Dapprima in competizione, i due giocattoli egemoni pian piano impareranno a collaborare fino a diventare non solo alleati ma addirittura ottimi amici.

Un film pluripremiato, a giusta ragione, che racconta una storia vera e sincera di amicizia, la più profonda delle amicizie. Un cartoon che ha segnato un passo importante per la cinematografia ma anche per l’umanità, nel senso che la squisita umanità che emerge da semplici giocattoli sotto la cui pezza e plastica palpita un cuore puro è un insegnamento prezioso per tutti, grandi e piccini.

 

Robin Hood (1973)

Il brigante Robin Hood e il fidato Little John non perdono occasione per mettere alla berlina e ridicolizzare il Principe Giovanni, tiranno che soggioga i suoi poveri sudditi con l’aiuto di due disoneste spalle, lo sceriffo Bracalone e il consigliere Sir Biss.
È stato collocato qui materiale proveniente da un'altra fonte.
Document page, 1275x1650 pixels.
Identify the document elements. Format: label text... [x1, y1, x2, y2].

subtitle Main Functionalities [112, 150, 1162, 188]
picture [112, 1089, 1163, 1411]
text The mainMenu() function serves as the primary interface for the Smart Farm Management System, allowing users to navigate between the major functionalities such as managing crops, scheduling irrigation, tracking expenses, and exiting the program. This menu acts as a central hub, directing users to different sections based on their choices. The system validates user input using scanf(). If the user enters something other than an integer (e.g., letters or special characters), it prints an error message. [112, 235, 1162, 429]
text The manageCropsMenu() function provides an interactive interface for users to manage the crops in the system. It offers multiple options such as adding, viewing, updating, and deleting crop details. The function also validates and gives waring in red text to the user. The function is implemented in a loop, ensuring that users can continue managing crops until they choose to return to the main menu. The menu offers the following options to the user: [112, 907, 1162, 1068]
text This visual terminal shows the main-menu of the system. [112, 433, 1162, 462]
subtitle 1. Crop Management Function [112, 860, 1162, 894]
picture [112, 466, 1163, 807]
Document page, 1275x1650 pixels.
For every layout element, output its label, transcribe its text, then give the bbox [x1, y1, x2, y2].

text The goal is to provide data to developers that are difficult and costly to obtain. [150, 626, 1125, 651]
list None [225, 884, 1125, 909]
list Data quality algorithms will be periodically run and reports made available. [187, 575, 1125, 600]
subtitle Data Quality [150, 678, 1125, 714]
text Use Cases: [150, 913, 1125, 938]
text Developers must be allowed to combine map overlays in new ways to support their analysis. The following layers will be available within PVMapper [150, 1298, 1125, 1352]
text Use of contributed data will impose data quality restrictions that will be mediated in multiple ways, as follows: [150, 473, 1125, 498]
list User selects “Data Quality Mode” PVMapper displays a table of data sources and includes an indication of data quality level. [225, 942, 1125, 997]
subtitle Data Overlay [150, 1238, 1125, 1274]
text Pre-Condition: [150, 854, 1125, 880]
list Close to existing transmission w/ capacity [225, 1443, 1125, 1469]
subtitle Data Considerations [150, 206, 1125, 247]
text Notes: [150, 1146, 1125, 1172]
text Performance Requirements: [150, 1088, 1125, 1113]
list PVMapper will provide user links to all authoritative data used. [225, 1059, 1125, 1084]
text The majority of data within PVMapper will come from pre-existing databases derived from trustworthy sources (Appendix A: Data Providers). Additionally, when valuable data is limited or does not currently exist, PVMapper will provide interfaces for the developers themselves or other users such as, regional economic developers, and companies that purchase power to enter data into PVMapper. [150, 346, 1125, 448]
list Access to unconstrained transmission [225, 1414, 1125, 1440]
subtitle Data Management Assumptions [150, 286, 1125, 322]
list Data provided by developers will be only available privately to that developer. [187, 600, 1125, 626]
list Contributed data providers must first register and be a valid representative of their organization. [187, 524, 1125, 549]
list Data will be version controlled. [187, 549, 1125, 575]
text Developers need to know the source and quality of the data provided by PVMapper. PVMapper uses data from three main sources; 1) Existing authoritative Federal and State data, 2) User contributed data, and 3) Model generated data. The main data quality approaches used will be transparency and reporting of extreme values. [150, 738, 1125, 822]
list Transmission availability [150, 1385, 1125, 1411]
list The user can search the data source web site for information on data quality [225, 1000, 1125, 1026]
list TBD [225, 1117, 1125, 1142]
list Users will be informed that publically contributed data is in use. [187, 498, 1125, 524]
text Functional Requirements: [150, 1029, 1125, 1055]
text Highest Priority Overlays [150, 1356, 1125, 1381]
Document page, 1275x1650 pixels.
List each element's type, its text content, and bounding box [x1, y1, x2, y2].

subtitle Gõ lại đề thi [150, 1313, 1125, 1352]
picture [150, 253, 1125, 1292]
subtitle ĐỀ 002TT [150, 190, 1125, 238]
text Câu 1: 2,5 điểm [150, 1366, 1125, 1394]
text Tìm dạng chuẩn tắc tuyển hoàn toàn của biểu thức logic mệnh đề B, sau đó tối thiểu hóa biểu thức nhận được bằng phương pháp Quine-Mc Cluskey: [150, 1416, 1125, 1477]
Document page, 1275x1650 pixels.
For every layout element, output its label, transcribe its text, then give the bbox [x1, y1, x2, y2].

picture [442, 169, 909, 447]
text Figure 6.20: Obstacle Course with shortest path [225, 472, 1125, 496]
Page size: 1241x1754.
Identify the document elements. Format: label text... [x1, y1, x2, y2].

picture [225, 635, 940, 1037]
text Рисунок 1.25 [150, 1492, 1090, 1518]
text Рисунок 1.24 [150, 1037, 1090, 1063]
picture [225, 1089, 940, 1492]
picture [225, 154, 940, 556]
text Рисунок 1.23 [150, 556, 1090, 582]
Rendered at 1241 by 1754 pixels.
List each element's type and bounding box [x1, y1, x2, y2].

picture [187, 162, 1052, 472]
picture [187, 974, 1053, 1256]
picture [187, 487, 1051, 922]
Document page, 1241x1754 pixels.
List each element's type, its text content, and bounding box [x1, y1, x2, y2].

Un capolavoro sempre attuale e amato da tutti che vanta le migliori canzoni disneyane di sempre. I personaggio tratteggiati in questo classico sono tra i migliori della storia dell’animazione.

 

Ralph Spaccatutto (2012)

Ralph Spaccatutto è il cattivo di un videogame contro il quale deve lottare in ogni partita l’eroe Fix-It Felix.

Ralph patisce il fatto di non essere amato dal pubblico in quanto antagonista e sa che la sua vita non potrà cambiare perché il mondo ruota attorno ai bravi, agli eroi.

Un giorno scopre dell’esistenza di un nuovo wargame in soggettiva, Sergeant Calhoun, così decide di provare a entrarci per abbandonare la sua nomea da cattivo.

Una pellicola originale e geniale, una storia intelligente e delicata che dà dignità a chi solitamente non viene nemmeno preso in considerazione nelle diegesi.

Da guardare assolutamente, soprattutto se si è cultori di videogame.

 

The Lego Movie (2014)

Un omino che abita a Legolandia è ligio al dovere e soprattutto alle istruzioni, vera legge scritta a caratteri cubitali della società in cui vive. Un giorno cadrà inaspettatamente in un buco e troverà un mattoncino speciale sulle cui tracce vi sono un gruppo di ribelli.

Un film di animazione epocale, anzi: epico! Lavorando la materia con la quale noi, i nostri genitori e i nostri figli giocano, hanno giocato e giocheranno durante l’intero arco dell’infanzia, questa pellicola rende “tangibile” quel mondo che fino a poco tempo fa era solo nella testa fantasiosa dei bambini.